Since we are trying for upstream acceptance that influences our
design decisions heavily.
> Concerning outgoing packets (or remote addresses or ports) in general,
> I don't see actual address ranges very important here. Use of address
> ranges probably is just indirect way of controlling what users really
> want have a say: is this application allowed to talk a) only on
> loopback, b) some local network or c) to internet.
>
> There are two basic reasons why such limits might be desired by the
> user:
>
> 1) information security (e.g. I want my web server only be
> accessible to local network, or I only want this application to
> talk locally, and not "call home" :-)
>
> 2) communication cost. Use of some links actually cost money to the
> user and they don't want some random application to generate huge
> bill to them (for example, internet connection could be via
> expensive GPRS connection).
>
> One could try to say, that a rule like
>
> tcp_connect to 10.0.0.17/16:50-100 via eth1,
>
> could satisfy the requirement.

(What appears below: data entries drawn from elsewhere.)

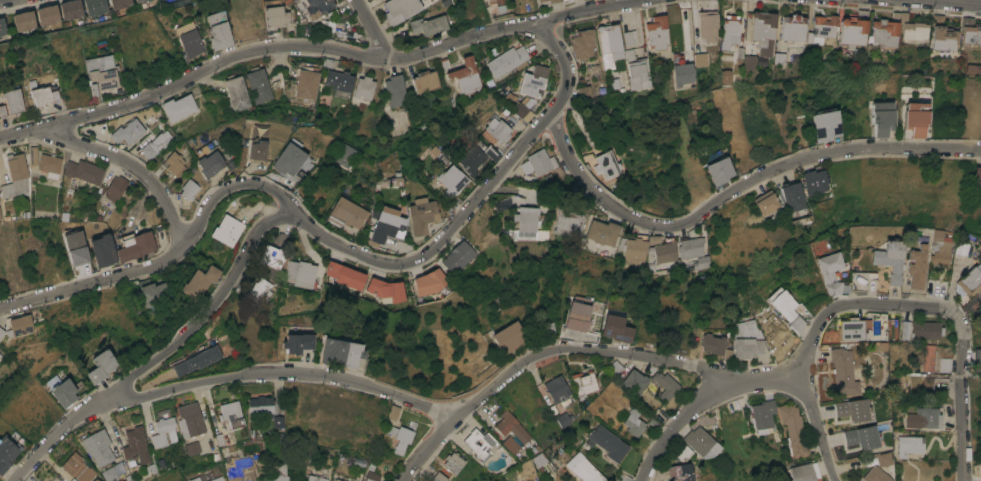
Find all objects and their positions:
building: (139, 0)
building: (540, 0)
building: (496, 1)
building: (552, 1)
road: (954, 1)
building: (119, 3)
building: (444, 3)
building: (94, 7)
building: (317, 7)
building: (70, 9)
building: (400, 9)
building: (501, 10)
building: (47, 15)
building: (275, 16)
building: (24, 21)
building: (428, 24)
building: (326, 25)
building: (708, 26)
building: (2, 27)
building: (793, 27)
road: (374, 28)
building: (822, 29)
building: (218, 30)
building: (763, 31)
building: (852, 31)
building: (914, 31)
building: (656, 32)
building: (730, 32)
building: (884, 32)
building: (971, 34)
building: (0, 37)
building: (628, 37)
building: (944, 38)
building: (191, 44)
building: (582, 44)
building: (608, 44)
road: (315, 47)
building: (701, 59)
building: (778, 59)
building: (506, 60)
building: (750, 62)
building: (444, 64)
building: (635, 69)
building: (102, 71)
building: (684, 74)
building: (465, 75)
building: (729, 77)
building: (615, 80)
building: (532, 81)
building: (336, 82)
building: (425, 82)
building: (305, 84)
building: (258, 85)
building: (364, 87)
building: (395, 90)
building: (583, 92)
building: (235, 94)
building: (42, 95)
building: (13, 100)
building: (521, 105)
building: (178, 107)
building: (2, 111)
building: (883, 118)
building: (916, 119)
building: (399, 122)
building: (825, 125)
building: (496, 129)
building: (127, 131)
building: (155, 143)
building: (257, 150)
building: (344, 154)
building: (439, 154)
building: (33, 155)
building: (475, 158)
building: (288, 159)
road: (512, 159)
building: (536, 162)
building: (174, 164)
building: (208, 164)
building: (607, 164)
building: (49, 165)
road: (129, 165)
building: (84, 171)
building: (720, 171)
building: (15, 176)
building: (452, 180)
building: (815, 182)
building: (977, 182)
building: (115, 187)
building: (188, 189)
road: (735, 189)
building: (794, 197)
building: (767, 202)
building: (348, 212)
building: (422, 216)
building: (0, 217)
road: (201, 217)
building: (570, 221)
building: (527, 222)
building: (387, 224)
building: (228, 230)
building: (603, 232)
building: (936, 236)
building: (135, 246)
building: (692, 247)
building: (103, 250)
building: (635, 252)
building: (666, 252)
building: (271, 256)
building: (458, 256)
building: (940, 256)
building: (890, 260)
building: (703, 262)
building: (917, 267)
building: (331, 269)
building: (271, 273)
building: (303, 273)
building: (830, 273)
building: (351, 278)
building: (971, 280)
building: (862, 281)
building: (200, 282)
building: (428, 282)
building: (259, 290)
building: (386, 290)
building: (155, 296)
road: (887, 306)
building: (785, 309)
building: (800, 312)
building: (979, 312)
building: (577, 316)
road: (206, 317)
building: (20, 325)
building: (546, 328)
building: (616, 328)
building: (853, 328)
building: (905, 330)
building: (925, 330)
building: (1, 332)
building: (577, 335)
building: (509, 337)
building: (748, 340)
building: (297, 342)
building: (713, 344)
building: (341, 352)
building: (0, 355)
building: (977, 355)
building: (930, 357)
building: (197, 360)
building: (101, 366)
building: (615, 367)
building: (843, 373)
building: (634, 381)
building: (584, 383)
building: (665, 385)
building: (558, 391)
building: (63, 393)
road: (402, 399)
building: (259, 406)
building: (231, 414)
building: (763, 414)
building: (562, 419)
building: (924, 419)
building: (190, 420)
building: (634, 421)
road: (679, 421)
building: (278, 422)
building: (793, 429)
building: (499, 431)
building: (163, 432)
road: (736, 436)
building: (399, 437)
building: (859, 437)
building: (477, 442)
building: (608, 442)
building: (702, 442)
building: (909, 445)
building: (135, 447)
building: (192, 448)
road: (428, 448)
building: (6, 453)
building: (99, 453)
building: (683, 454)
building: (883, 459)
building: (539, 460)
building: (453, 462)
building: (77, 467)
building: (240, 468)
building: (583, 468)
building: (272, 472)
building: (680, 472)
building: (803, 472)
building: (318, 473)
building: (875, 475)
building: (210, 476)
building: (438, 477)
building: (555, 477)
building: (195, 479)
building: (338, 479)
building: (368, 479)
building: (95, 480)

But, I think there might be problems,
> with mobile devices, eth1 could at one place be just local lan or
> wireless and free, but at other times incur cost. Interface names may
> not always be the best. How do make a generic profile to for a
> specific application? Interface names can vary from host to host!
>
yes, this is a problem and a generic profile wouldn't use an interface
name. It would only be there so that if an admin want or needs
to tighten a profile down.
> Solving the problem might need changes to linux device driver
> API. There could be some way of asking the driver for some cost/access
> tag name, which could be used instead of interface name (or use sysfs
> / udev in some ingenious way).
>
> What I would like to express, is a rule:
>
> tcp_connect to anywhere via "no-cost-interface"
>
> or allow costly connect, but limit the bytes, time etc.
>
Ugh, I would rather leave specifying restrictions based on these interfaces
to the admin, or device manufacture (linux embedded in phones, etc.)